=== Section Start ===
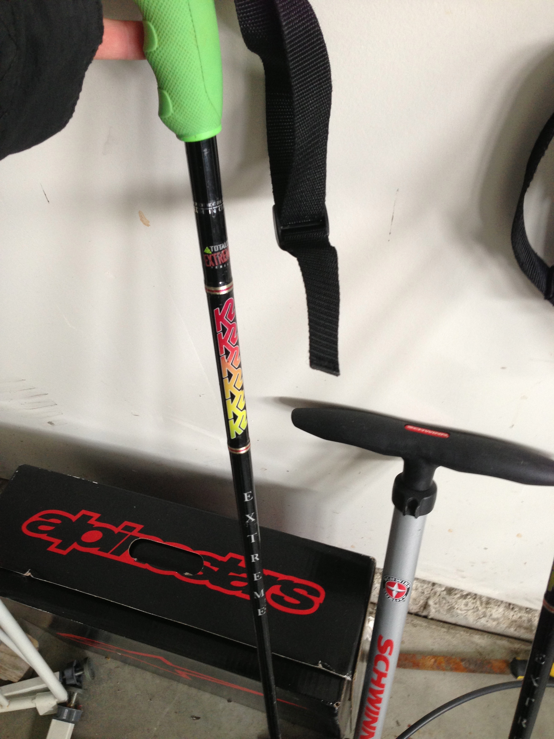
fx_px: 704
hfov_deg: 42.9
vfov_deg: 55.4
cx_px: 277
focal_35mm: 33
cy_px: 370
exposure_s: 1/20
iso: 125
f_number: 2.4
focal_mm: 4.13
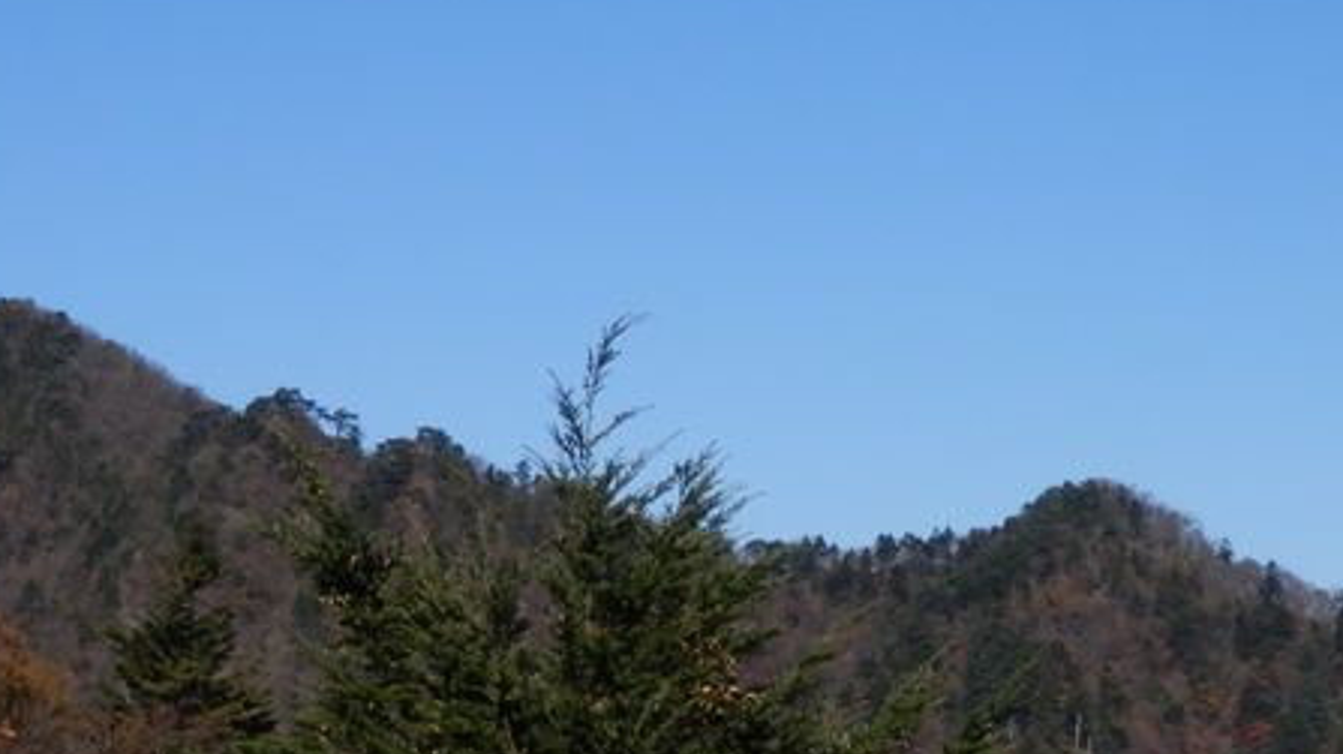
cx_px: 535
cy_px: 712
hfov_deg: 13.8
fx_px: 5553
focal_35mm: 156
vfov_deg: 7.7
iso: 100
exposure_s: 1/160
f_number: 13.1
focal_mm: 14.4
=== Section End ===
Directions for this task:
Exactly as written, give the entries above again, with no images.

Response area:
fx_px: 704
hfov_deg: 42.9
vfov_deg: 55.4
cx_px: 277
focal_35mm: 33
cy_px: 370
exposure_s: 1/20
iso: 125
f_number: 2.4
focal_mm: 4.13
cx_px: 535
cy_px: 712
hfov_deg: 13.8
fx_px: 5553
focal_35mm: 156
vfov_deg: 7.7
iso: 100
exposure_s: 1/160
f_number: 13.1
focal_mm: 14.4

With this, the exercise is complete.